Rangel Alves da Costa*
Quando eu era meninote ainda, tempo em que era deslumbrante tomar banho nu nas chuvaradas pelas ruas lamacentas de Nossa Senhora da Conceição do Poço Redondo, ouvi alguém falar sobre um certo pássaro eterno.
Não lembro bem quem me falou sobre a ave de duração indefinida, mas não me esqueço do contexto em que foi eternizado o passarinho. E segundo ouvi, há no mundo e na vida um pássaro, igual e muito além desses que passam em revoada, cujo voo é tudo que o ser humano precisa para existir.
Criança ainda, naquele momento não entendi muito bem o significado desse pássaro que é pássaro e também o homem no seu anseio maior de existência, de independência, de autonomia, e principalmente de liberdade. De lá pra cá, alguns anos e contínuas marcas do tempo, venho filosofando e dialogando na minha sabedoria matuta sobre o real significado daquelas palavras.
Ontem pensei novamente em tal pássaro. O mais incrível é que todas as vezes que o trago ao pensamento descubro novas possibilidades para a sua significação e continuidade de existência. De um simples passarinho emplumado foi ganhando contornos até chegar a um verdadeiro labirinto de possibilidades. Hoje não duvido mais que o pássaro é tudo. E direi por quê.
Aquele pássaro eterno sobre o qual um dia ouvi falar é o mesmo passarinho, sem nome e sem espécie, que eu via voando pelos céus do meu sertão, passando em revoada, cantando nas galhagens da mataria, fazendo seus nomes nos troncos dos paus. Eterno porque não um passarinho, mas o passarinho que podia ser qualquer um e que certamente sempre estaria voando por ali. Uma andorinha, um pardal, todos os pássaros.
Mas aí é que entra uma profusão de pássaros e todos com significados muito além daquela pequena ave voadora avistada sempre nas bandas de lá. Logo adianto que nenhum destes possui asas, penas, faz ninhos, canta perto das folhagens, namora no escondido da casa de barro, alça voo pelos horizontes. Mas todos possuem o mesmo destino de qualquer passarinho: o voo para a liberdade.
Assim, vejo o pássaro eterno em mim, na minha pessoa, no meu ser que tudo faz para permanecer e preservar os caminhos da liberdade. Esse pássaro-eu, pássaro em mim, sabe muito bem os perigos de cada passo adiante, sempre na mira dos predadores, dos caçadores, das agressões gratuitas que são avistadas a cada instante. Porque igual ao pássaro que voa, abro as asas da luta em nome da eterna liberdade.

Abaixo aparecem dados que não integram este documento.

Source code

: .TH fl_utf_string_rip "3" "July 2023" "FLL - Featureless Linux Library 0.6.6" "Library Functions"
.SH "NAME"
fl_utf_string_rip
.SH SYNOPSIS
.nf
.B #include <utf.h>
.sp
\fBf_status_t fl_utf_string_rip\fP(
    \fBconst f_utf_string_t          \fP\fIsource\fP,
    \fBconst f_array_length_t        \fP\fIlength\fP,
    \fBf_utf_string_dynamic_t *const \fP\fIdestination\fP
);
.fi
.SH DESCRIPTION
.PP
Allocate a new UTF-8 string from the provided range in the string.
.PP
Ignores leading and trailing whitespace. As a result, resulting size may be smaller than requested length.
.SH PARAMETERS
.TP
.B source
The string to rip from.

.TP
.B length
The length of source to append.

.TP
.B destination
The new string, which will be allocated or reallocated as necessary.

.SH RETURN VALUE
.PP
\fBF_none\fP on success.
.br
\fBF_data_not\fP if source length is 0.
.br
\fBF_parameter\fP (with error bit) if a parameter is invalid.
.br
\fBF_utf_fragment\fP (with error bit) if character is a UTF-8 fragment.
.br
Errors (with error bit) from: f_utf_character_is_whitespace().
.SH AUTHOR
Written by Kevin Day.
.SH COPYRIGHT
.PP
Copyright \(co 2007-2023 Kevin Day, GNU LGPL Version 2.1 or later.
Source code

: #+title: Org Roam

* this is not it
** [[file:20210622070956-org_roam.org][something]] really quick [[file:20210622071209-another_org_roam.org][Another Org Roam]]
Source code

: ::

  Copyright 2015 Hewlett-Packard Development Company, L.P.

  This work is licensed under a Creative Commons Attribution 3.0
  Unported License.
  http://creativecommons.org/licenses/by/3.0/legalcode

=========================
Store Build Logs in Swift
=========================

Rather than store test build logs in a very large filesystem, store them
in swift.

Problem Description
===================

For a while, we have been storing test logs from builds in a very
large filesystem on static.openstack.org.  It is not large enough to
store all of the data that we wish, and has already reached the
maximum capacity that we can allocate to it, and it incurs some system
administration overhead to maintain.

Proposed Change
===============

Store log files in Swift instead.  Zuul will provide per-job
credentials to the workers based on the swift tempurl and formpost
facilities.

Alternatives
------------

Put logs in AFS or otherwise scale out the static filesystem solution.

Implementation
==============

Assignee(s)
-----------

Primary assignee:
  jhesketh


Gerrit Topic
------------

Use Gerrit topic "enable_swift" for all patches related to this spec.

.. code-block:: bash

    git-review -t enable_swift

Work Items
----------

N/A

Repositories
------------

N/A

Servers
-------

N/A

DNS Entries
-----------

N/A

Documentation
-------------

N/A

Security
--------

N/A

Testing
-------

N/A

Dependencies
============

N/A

É conhecido o voo do pássaro eterno daqueles que lutam contra as injustiças sociais, as arbitrariedades, as impunidades, os erros do judiciário, os nefastos vícios nos órgãos de poder, as prisões ilegais, a violência policial, o abuso das autoridades, a monstruosidade dos que discriminam e preconceituam aqueles economicamente desfavorecidos. O combate a estas ervas daninhas só se constrói com um voo tão voraz que logo se sentirá a eternidade desse pássaro.
Um pássaro eterno passa voando e logo enxergo ali um sonhador, aquele que luta e não fraqueja em busca de sua realização maior. Seja por uma formação acadêmica ou apenas aprender a ler e escrever, por uma simples ou grande conquista, pela mera sobrevivência ou ter um pouco mais para compartilhar, pela semeadura de grãos em solo árido e com a esperança de brotar ali não só a planta que alimenta, mas também a flor que encanta os olhos e a vida.
Por tudo isso o pássaro é eterno. Não só aquele passarinho, mas também todos os outros que procuram incessantemente voar para fugir do acaso, do descaso, da incúria dos homens. Este pássaro homem, pássaro ser, eu, nós, que jamais iremos admitir o cativeiro nem a sujeição à servidão perante um igual na condição humana. Daí essa necessidade de procurar sempre voar, e eternamente.